Pusat Data dan Informasi KIARA pada 2017 mencatat jumlah desa pesisir di Indonesia sebanyak 12.827 desa dari 78.609 desa yang tersebar di seluruh Indonesia. Dari seluruh desa tersebut, tercatat ada 8.077.719 rumah tangga perikanan yang hidup dan mendiami kawasan desa pesisir serta menggantungkan kehidupannya terhadap aktivitas perikanan.

Susan mengatakan, jika satu rumah tangga terdiri dari 3 orang, maka ada lebih dari 25 juta orang yang tinggal di kawasan pesisir dan menggantungkan kehidupannya terhadap aktivitas perikanan. Namun, jika satu rumah tangga terdiri dari 5 orang, maka ada lebih dari 40 juta orang yang tinggal di kawasan pesisir dan menggantungkan kehidupannya terhadap aktivitas perikanan.
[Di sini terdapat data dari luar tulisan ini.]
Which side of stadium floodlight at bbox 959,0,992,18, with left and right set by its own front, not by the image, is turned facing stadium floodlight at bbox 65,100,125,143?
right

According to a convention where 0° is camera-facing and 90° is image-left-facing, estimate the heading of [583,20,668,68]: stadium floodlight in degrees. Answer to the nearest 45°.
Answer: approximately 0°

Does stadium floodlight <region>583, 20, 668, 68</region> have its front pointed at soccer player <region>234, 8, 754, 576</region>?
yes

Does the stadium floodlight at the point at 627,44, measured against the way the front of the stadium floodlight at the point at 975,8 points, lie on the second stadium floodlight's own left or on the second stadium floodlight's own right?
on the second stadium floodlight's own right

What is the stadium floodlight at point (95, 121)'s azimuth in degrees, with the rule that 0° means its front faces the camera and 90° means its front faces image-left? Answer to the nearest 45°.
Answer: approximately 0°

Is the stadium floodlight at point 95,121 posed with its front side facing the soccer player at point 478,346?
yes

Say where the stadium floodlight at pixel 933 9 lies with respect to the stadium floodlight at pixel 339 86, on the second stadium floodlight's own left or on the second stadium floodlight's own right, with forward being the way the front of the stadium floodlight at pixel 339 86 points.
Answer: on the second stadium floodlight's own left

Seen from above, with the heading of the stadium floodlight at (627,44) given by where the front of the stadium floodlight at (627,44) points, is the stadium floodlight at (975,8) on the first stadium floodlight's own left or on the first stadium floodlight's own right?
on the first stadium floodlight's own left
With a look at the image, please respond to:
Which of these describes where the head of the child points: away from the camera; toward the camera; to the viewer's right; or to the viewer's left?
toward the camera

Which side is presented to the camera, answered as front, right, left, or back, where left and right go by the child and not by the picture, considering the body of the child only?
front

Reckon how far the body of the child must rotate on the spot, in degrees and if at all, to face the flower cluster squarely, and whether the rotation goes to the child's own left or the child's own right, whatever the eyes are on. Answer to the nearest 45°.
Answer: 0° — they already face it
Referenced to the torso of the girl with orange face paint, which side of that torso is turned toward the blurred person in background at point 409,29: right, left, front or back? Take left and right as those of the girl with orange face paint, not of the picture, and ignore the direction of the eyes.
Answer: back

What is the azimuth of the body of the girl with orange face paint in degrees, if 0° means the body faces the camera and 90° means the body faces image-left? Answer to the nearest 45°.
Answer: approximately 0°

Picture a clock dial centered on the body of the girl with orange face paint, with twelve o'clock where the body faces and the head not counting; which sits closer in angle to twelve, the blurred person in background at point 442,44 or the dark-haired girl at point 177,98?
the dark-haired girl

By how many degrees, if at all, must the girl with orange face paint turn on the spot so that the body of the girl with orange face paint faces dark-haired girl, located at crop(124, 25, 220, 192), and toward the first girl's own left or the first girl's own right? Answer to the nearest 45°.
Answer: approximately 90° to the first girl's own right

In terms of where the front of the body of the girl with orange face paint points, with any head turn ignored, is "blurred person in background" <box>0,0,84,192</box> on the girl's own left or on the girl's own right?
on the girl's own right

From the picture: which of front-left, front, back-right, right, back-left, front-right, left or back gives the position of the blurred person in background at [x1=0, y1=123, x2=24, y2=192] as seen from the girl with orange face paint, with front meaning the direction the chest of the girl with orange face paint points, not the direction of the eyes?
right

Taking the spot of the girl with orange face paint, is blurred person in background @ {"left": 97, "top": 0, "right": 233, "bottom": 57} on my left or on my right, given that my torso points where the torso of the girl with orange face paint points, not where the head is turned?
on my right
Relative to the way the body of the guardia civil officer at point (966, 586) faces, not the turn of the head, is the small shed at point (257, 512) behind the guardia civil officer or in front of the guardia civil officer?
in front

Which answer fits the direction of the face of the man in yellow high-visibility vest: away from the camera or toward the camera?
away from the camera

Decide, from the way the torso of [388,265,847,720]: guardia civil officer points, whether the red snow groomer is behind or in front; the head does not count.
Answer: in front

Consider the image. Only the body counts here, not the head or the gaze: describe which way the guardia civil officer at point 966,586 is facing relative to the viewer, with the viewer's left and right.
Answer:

“Permasalahan serius yang dihadapi masyarakat pesisir yang dapat diklasifikasikan dalam tiga kategori utama, yaitu permasalahan yang bersumber dari alam, permasalahan kerusakan alam yang disebabkan oleh manusia baik secara langsung maupun tidak langsung, dan permasalahan sosial ekonomi politik,” tegasnya.